Y Maradona también es el sueño de poder llegar a lo más alto siendo los nadies de Galeano. La dictadura que apenas entendí siendo una niña, pero que exilió o se llevó por delante a tanta gente. La autoestima que de repente devolvió ese mundial del 86. Es América Latina que a veces me duele más de lo que creo que voy a poder soportar. Es el sentimiento de impotencia de ver que, aunque puedes llegar a lo más alto, sigues siendo de barro, que ese no es tu lugar. Es la frustración de ver un proyecto caído, que Argentina toca el cielo un instante y luego vuelve al lugar que parece pertenecerle en el mundo, como todos los demás. Es ver cómo se deshace el espejismo que nos dio alas.

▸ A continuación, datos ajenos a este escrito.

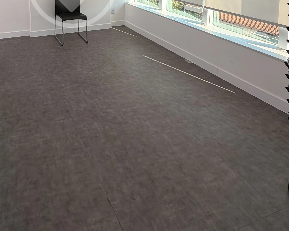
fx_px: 248
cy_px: -17
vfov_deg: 41.1
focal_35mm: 29
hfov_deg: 57.4
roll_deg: +1.0
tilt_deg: -6.8
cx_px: 73
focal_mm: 2.22
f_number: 2.2
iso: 40
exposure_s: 1/121
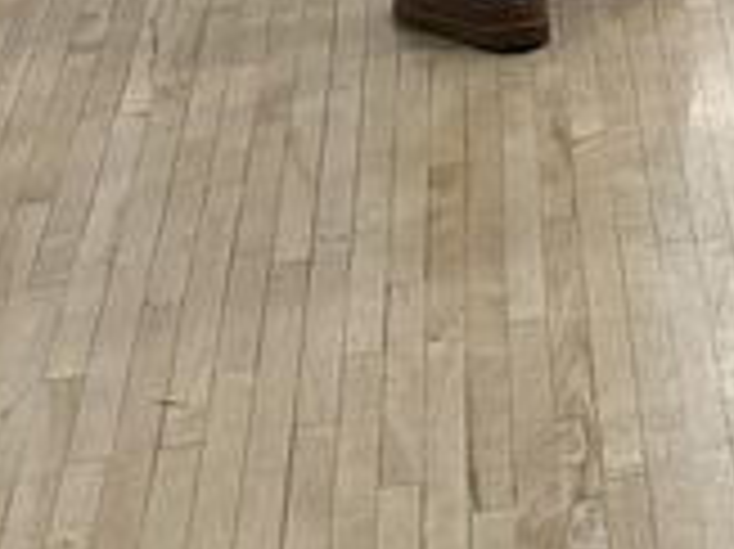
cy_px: -882
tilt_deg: -3.8
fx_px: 3199
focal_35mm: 151
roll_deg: -1.1
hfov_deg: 11.2
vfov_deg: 8.7
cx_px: 1689
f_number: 1.78
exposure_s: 1/120
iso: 80
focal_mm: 6.76
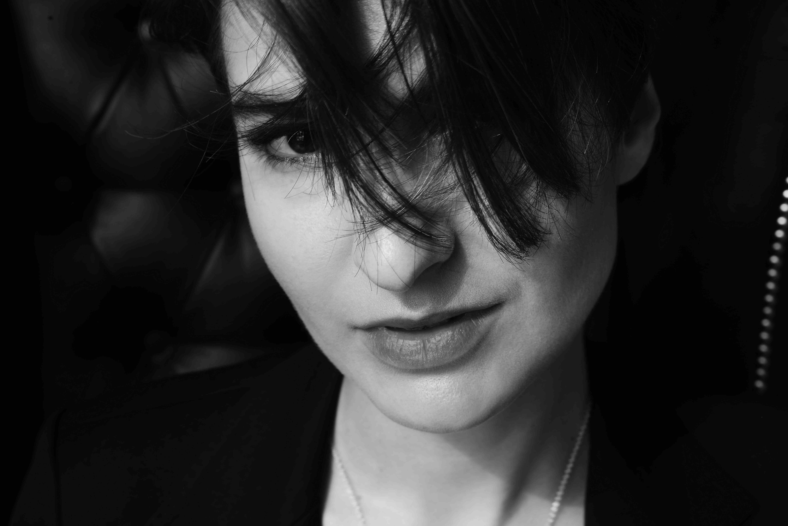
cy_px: 263
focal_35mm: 50
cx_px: 394
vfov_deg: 27.0
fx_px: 1095
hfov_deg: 39.6
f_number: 13
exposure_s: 1/15
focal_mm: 50
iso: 125
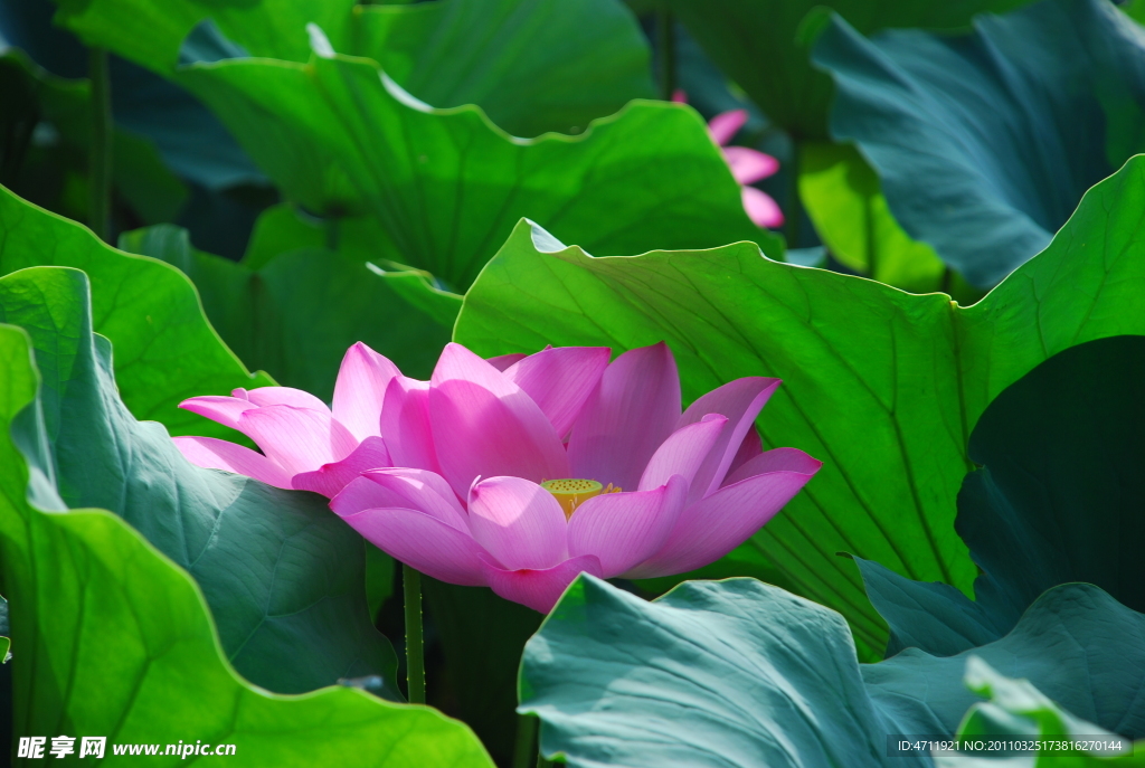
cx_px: 572
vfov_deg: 6.8
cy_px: 384
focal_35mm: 202
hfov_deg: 10.1
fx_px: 6453
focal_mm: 135
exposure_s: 1/160
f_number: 5.6
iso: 100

Ayer yo no lloraba al hombre, aunque era el hombre el que había muerto. Ayer se me partía el alma por lo que fuimos y lo que somos los que recordamos ese mundial, esa jugada desde el centro del campo. Por lo que soñó el Río de la Plata y no pudo ser. Por los que vemos en el fútbol desde siempre algo más, que no podemos explicar a los escépticos, pero que es consciencia de clase dentro de algo que se ha convertido en un negocio multimillonario. Nosotros lo vimos y lo recordamos.

Y sí, por mucho que me cueste reconciliar ambas cosas, puedo sentirlas al mismo tiempo. Detesto a Maradona como persona y defiendo a sus víctimas. Y también adoro lo que significa Maradona para toda una generación. De argentinos, de latinoamericanos, de amantes del fútbol.